Reading these myths, I can’t help but think about the authors of these myths and wonder about those who believed the myths they told (or wrote) as opposed to those who didn’t, and how that came through in their rendition of the myth.

I especially wonder about the Native American myths which have come to us through an ethnographer, yet another layer between the reader and the original myth. How much would a member of the society have told an outsider living among them? Either more, on account of additional detail and background information being required? Or less, on account of the level of comfort and other such reasons?

I also wonder about the works as translations by the ethnographer (when applicable), as we don’t know if the ethnographer missed any important details when listening to the stories. Mistranslations may have occurred, and I question how much we lose as a reader of a translated oral story.


3 thoughts on “Lost in Translation?

  1. You’re right–as much as ethnographers might be immersed in the culture they’re studying, there were simply not raised within that cultural and linguistic milieu, and as knowledgeable as they might be, it can never replace being part of the culture from birth or from a very young age. The problems coming from both ends–the storyteller him/herself and the ethnographer.

    Knowing the limitations of the ethnographer, the native storyteller may simplify the story or alter it slightly, so there might be more of a shared cultural explanation. Or there might be details that may be more sacred or personal, not to be shared with outsiders. I think of it kind of like code-switching, not just on a language level, but on a cultural level as well. One story for the insiders, another for outsiders.

    As mentioned above, the ethnographer will have their limitations, not being raised in the culture (at least we assume this might be most often the case). They will have their own cultural and language filters from which incoming information might get skewed. Just as Prof. McMaster mentioned, the time in which we live plays a crucial role in relation to our perspective of others.

    And you’re also certainly right about “yet another layer” being added on with these accounts. I could be totally wrong, but I’m assuming that many of these accounts of Native stories were written down by ethnographers, so how much of the real story (really, versions of stories) are we actually getting? I remain skeptical, but I’d also like to believe that many communities are still orally passing down these stories to the next generation. Sadly, the next generation may not be hearing it in their traditional language, but that’s a whole other topic. : )


  2. I think that the story isn’t just changed from the original because of issues translating and misunderstanding. I think some of these ethnographer were trying to record the stories in a way similar to Snorri. Trying to preserve the normally oral stories but disproving them at the same time.

    I am in a Native Studies class this term and there was an ethnographer who wrote the story traditions of the Hopi. According to students in the class who know people connected to the Hopi people, this story that was recorded had portions that were completely untrue and manipulated by the person recording to make the Hopi seem cruel and somewhat insane..

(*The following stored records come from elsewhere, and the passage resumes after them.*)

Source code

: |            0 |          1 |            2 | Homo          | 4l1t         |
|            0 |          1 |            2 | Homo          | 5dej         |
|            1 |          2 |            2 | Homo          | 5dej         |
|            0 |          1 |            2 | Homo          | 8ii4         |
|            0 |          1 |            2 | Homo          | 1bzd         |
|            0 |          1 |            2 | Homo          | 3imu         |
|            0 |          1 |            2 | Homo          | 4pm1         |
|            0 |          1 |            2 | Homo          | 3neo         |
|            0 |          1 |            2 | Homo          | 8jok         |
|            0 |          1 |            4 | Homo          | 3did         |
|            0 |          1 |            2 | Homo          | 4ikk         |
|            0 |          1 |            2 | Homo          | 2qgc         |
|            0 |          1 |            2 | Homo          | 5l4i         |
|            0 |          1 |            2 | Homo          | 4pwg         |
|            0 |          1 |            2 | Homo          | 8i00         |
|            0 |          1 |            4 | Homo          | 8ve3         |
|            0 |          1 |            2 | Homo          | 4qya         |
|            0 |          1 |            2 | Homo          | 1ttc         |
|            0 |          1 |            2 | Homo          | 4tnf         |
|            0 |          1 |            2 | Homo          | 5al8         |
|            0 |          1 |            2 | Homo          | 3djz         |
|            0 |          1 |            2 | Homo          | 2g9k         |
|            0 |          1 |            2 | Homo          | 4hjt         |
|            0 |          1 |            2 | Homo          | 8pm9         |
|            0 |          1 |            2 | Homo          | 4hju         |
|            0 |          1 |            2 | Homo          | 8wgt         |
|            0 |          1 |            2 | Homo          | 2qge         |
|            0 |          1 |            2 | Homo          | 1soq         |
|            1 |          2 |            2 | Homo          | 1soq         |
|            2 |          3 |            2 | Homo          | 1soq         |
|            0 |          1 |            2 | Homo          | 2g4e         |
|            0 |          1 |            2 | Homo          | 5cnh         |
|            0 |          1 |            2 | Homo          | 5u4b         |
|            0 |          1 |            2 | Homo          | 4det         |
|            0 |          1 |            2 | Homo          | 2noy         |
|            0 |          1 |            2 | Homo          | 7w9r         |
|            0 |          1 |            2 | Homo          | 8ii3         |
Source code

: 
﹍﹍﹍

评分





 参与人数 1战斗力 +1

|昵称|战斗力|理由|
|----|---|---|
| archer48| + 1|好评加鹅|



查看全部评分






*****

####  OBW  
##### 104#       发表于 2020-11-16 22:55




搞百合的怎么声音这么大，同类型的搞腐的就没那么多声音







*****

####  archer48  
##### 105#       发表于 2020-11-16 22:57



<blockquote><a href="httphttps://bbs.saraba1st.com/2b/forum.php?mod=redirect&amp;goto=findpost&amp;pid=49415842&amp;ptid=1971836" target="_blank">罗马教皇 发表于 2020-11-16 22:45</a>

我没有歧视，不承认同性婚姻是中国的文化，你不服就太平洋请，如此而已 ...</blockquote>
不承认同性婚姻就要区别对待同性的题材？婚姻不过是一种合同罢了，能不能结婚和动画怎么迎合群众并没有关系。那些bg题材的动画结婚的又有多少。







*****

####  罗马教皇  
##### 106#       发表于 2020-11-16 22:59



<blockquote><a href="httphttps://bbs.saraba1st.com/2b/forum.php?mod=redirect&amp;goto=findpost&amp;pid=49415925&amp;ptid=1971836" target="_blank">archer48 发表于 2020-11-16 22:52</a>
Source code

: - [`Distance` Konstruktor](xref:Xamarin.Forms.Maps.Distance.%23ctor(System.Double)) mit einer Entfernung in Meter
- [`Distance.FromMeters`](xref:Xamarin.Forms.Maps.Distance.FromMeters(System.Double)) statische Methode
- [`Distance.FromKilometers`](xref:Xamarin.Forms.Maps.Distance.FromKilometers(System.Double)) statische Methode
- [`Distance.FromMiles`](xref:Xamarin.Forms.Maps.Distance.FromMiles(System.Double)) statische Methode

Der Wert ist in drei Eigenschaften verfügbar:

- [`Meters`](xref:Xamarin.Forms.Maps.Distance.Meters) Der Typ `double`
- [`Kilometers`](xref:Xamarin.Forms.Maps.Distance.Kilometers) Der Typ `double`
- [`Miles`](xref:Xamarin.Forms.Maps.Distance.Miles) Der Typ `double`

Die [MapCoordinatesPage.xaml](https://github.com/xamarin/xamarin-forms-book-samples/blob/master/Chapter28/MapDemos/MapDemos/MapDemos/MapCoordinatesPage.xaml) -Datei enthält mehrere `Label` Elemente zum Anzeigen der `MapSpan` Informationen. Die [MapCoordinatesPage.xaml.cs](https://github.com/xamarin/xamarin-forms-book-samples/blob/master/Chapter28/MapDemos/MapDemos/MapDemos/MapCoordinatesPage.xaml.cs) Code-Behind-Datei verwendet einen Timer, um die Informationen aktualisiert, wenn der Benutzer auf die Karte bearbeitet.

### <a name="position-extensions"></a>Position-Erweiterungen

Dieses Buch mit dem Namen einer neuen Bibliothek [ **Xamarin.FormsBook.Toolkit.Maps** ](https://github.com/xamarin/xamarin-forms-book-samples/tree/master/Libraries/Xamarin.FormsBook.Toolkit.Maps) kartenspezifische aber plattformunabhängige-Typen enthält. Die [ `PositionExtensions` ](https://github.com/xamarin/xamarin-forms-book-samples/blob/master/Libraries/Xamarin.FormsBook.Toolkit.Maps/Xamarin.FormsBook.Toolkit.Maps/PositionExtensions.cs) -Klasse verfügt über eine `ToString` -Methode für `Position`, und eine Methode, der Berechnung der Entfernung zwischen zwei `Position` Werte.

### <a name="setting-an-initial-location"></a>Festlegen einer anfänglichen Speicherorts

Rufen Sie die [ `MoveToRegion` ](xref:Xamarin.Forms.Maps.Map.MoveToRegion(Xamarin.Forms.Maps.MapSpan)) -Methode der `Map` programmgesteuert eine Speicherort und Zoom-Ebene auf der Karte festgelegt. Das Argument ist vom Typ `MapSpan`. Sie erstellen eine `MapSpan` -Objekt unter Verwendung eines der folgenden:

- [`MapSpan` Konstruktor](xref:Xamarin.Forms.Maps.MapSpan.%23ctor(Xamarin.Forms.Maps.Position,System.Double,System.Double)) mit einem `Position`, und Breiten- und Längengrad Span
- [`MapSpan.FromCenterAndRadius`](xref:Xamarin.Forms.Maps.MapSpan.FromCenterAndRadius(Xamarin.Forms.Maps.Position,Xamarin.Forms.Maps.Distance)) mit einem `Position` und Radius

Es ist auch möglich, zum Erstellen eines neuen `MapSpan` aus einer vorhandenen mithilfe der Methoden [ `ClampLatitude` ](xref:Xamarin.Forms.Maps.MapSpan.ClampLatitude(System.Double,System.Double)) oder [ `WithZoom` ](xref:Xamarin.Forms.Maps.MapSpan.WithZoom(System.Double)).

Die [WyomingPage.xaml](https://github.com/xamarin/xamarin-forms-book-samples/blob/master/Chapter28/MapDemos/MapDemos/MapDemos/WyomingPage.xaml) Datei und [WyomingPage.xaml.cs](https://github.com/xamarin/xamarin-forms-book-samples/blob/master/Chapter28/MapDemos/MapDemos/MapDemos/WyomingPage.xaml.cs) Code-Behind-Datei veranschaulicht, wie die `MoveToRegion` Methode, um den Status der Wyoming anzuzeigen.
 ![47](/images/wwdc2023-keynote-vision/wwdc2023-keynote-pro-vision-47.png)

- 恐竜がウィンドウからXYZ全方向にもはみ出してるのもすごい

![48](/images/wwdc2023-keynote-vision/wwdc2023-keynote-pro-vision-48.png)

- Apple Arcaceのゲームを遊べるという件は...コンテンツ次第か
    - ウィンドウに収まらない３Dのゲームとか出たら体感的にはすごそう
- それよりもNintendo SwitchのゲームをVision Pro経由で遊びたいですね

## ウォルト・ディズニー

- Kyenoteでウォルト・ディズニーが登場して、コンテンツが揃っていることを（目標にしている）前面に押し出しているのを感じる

  3. This is true with all translations. While the inherent meaning can be interpreted in any translation, it is never the actual meaning the author intended upon. The specificity of language in itself is already an incredibly precise thing. Translations should attempt to capture the meaning or essence of a text/myth rather than a literal transcription. With a shift of language comes a shift of cultural context, alongside a more direct interpretation of phrases, metaphors, etc which may not make sense upon being translated.